#### Given text
===

The significant unobservable inputs (Level 3) used in the fair value measurement of collateral for collateral-dependent impaired loans primarily relate to the specialized discounting criteria applied to the borrower’s reported amount of collateral. The amount of the collateral discount depends upon the condition and marketability of the collateral, as well as other factors which may affect the collectability of the loan. As the Company’s primary objective in the event of default would be to liquidate the collateral to settle the outstanding balance of the loan, collateral that is less marketable would receive a larger discount. During the reported periods, there were no discounts for collateral-dependent impaired loans.

The significant unobservable inputs (Level 3) used in the fair value measurement of cash flow impaired loans relate to discounted cash flows models using current market rates applied to the estimated life of the loan and credit risk adjustments. Future cash flows are discounted using current interest rates for similar credit risks. During the reported periods, the cash flow discounts ranged from 0.2% to 65% for cash flow impaired loans.

===

#### Dataset content

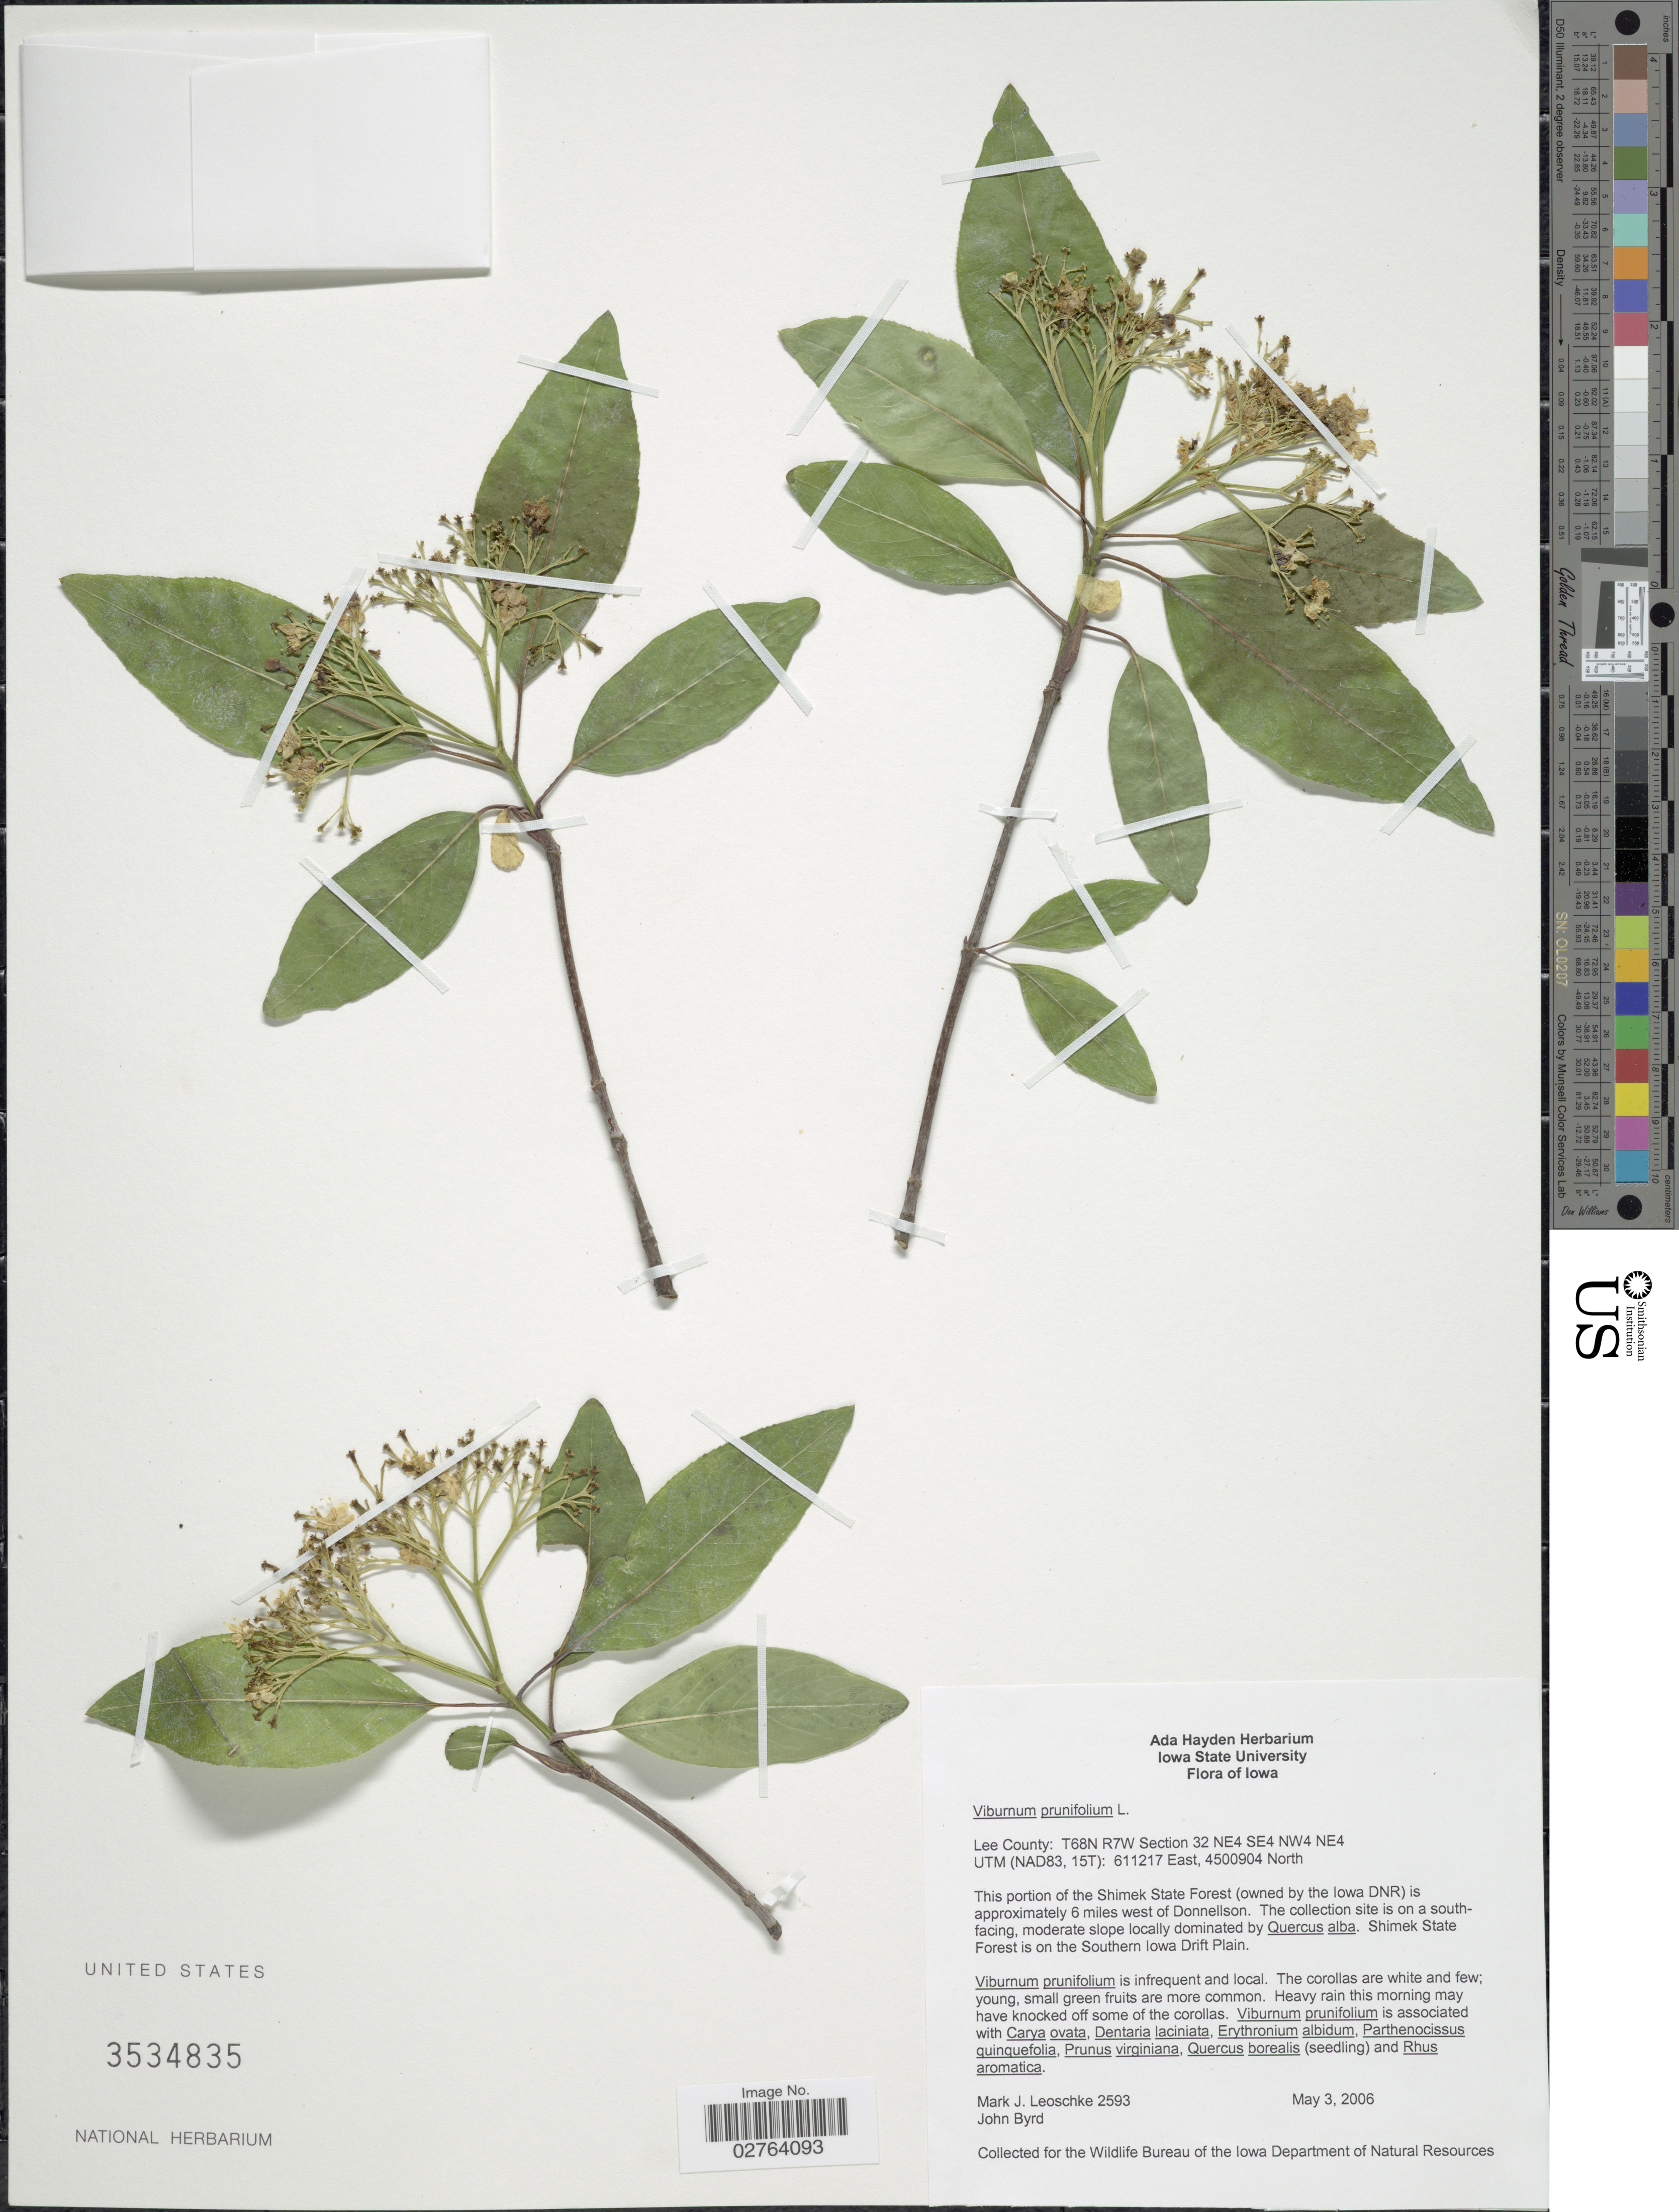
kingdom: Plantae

===

#### Work to complete
[a] According to the passage on impaired loan fair value, what does the amount of the collateral discount depend on? List each factor.
[b] Proceed with the passage on impaired loan fair value, starting after its last sentence.

#### Answers provided
[a]
- The condition of the collateral
- The marketability of the collateral
- Other factors which may affect the collectability of the loan

[b]
Our assessment of the significance of a particular input to the Level 3 fair value measurements in their entirety requires judgment and considers factors specific to the assets. It is reasonably possible that a change in the estimated fair value for instruments measured using Level 3 inputs could occur in the future.

Loans held for sale include the guaranteed portion of SBA and USDA loans and are reported at the lower of cost or estimated fair value. Fair value for SBA and USDA loans is based on market indications available in the market. There were no impairments reported for the periods presented.

Non-financial assets measured at fair value on a non-recurring basis during the reported periods include other real estate owned (“OREO”) which, upon initial recognition, were re-measured and reported at fair value through a charge-off to the allowance for loan losses and certain foreclosed assets which, subsequent to their initial recognition, were re-measured at fair value through a write-down included in other non-interest expense. Regulatory guidelines require the Company to reevaluate the fair value of OREO on at least an annual basis. The fair value of foreclosed assets, upon initial recognition and impairment, were re-measured using Level 2 inputs based on observable market data. Estimated fair value of OREO is based on appraisals. Appraisers are selected from the list of approved appraisers maintained by management.

For the year ended December 31, 2016 and 2015, there were no re-measurements of OREO.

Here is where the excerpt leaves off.